Ryanair has issued a stark warning to the German government, demanding a reversal of the recent aviation tax increase. The airline threatens to reduce its flight offerings in Germany if the costs remain high.
Ryanair has called on the German government to roll back the aviation tax hike implemented in May. This Irish low-cost carrier warned that if the increase is not reversed, it would cut its offerings from German airports by 10% next summer, amounting to a reduction of 1.5 million seats. The airline plans to shift its capacity to countries with lower operational costs.

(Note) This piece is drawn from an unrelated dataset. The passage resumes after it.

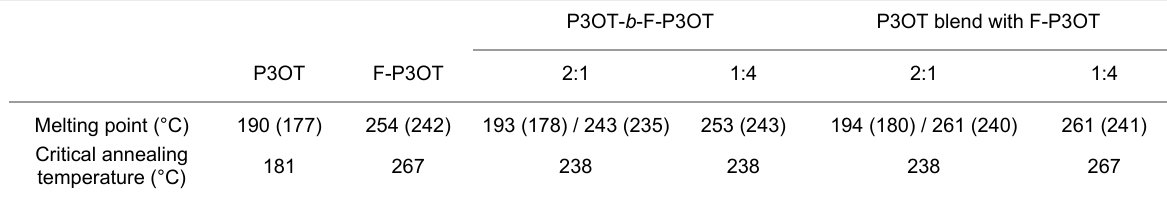
Table 1: Melting point of dropcast films taken as the maximum (onset in parentheses), and critical annealing temperature of spin cast films at which vibronic structure is mostly lost from the UV–visible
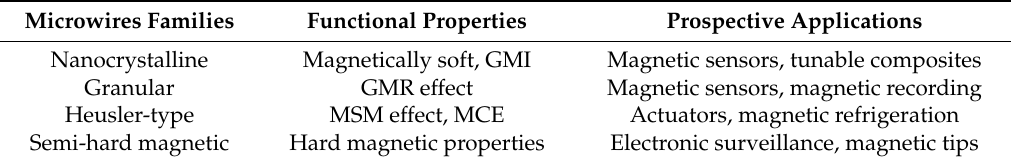
Table 1. Functional properties and prospective applications of microwire families analyzed in this work. Microwires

In addition to demanding lower air traffic control fees, Ryanair also urged the government to scrap the planned fee increases for airport security checks. According to Ryanair CEO Eddie Wilson, these high government-imposed costs are the main reason why air travel in Germany is recovering more slowly from the COVID-19 shock compared to other European countries. Wilson stated, “The German air traffic market is fractured and urgently needs to be reformed.”
Rising ticket prices and industry concerns
Recent data from the Federal Statistical Office confirmed the rise in ticket prices in Germany. While long-haul flights became slightly cheaper in the first half of 2024, prices for flights within Europe increased by 2.7% compared to the same period last year. The German aviation industry association BDL also criticized the high cost burden at German airports and called for a moratorium on further financial pressures on the aviation sector.